Что нужно сделать:
1. Пожалуйста, изложите в двух предложениях содержание приведенного ниже текста о поездке в Индию с прахом мужа.
2. Назовите все географические названия (страны, области, города), которые встречаются в тексте о поездке в Индию.
━━━━━ Текст для чтения
Это было, действительно, невероятным, что мне разрешили отвезти в Индию прах покойного мужа, поэтому многие не могли никак поверить, что я действительно улечу сегодня ночью.
Это была моя первая поездка заграницу, не считая 10 дней, проведенных летом 1947 года, в гостях у брата, стоявшего с авиационным корпусом в Восточной Германии. Мне самой было как-то очень странно, хотя разрешение было получено еще месяц тому назад и за это время я могла бы спокойно собраться. Но я все еще не уложила большой, занятый у приятельницы, чемодан, плохо соображая, какую погоду встречу в Дели и что там носить. Второй чемоданчик, поменьше, был готов: там были многочисленные подарки индийским родственникам (мне объяснили, что без этого нельзя ехать), а также подарки от индийского филолога, д-ра Бахри, для его семьи в Аллахабаде.
Меня больше всего беспокоил саквояж, где находилась белая сумка поменьше, а в ней – небольшая фарфоровая урна с прахом… Я долго мучилась, не зная, как я повезу ее? Мне давали разные советы, но я чувствовала только, что должна держать ее где-то возле себя, рядом. Это было что-то почти живое, она казалась мне очень тяжелой. Это была некая таинственная часть меня самой.
━━━━━━━━━━
━━━━━ Исходные данные
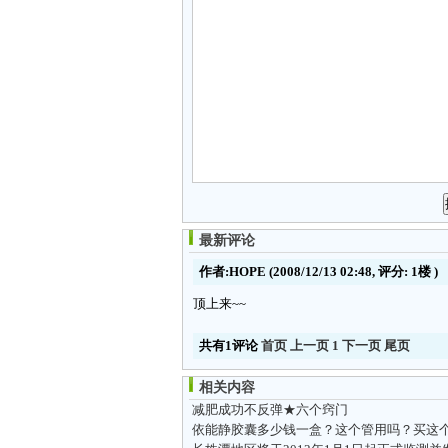
最新评论
作者:HOPE
(2008/12/13 02:48, 评分:
1楼
)
顶上来~~
共有1评论
首页
上一页
1
下一页
尾页
相关内容
减肥成功不反弹★六个窍门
━━━━━━━━━━
Ответы по заданиям:
1. Рассказчице разрешили отвезти в Индию прах покойного мужа, и это была ее первая поездка за границу, если не считать десяти дней в Восточной Германии летом 1947 года, но, хотя разрешение пришло месяц назад, она все еще не уложила большой чемодан. Больше всего ее беспокоил саквояж с фарфоровой урной, которую она хотела держать рядом с собой и ощущала как почти живую, таинственную часть себя самой.

2. Индия, Восточная Германия, Дели, Аллахабад.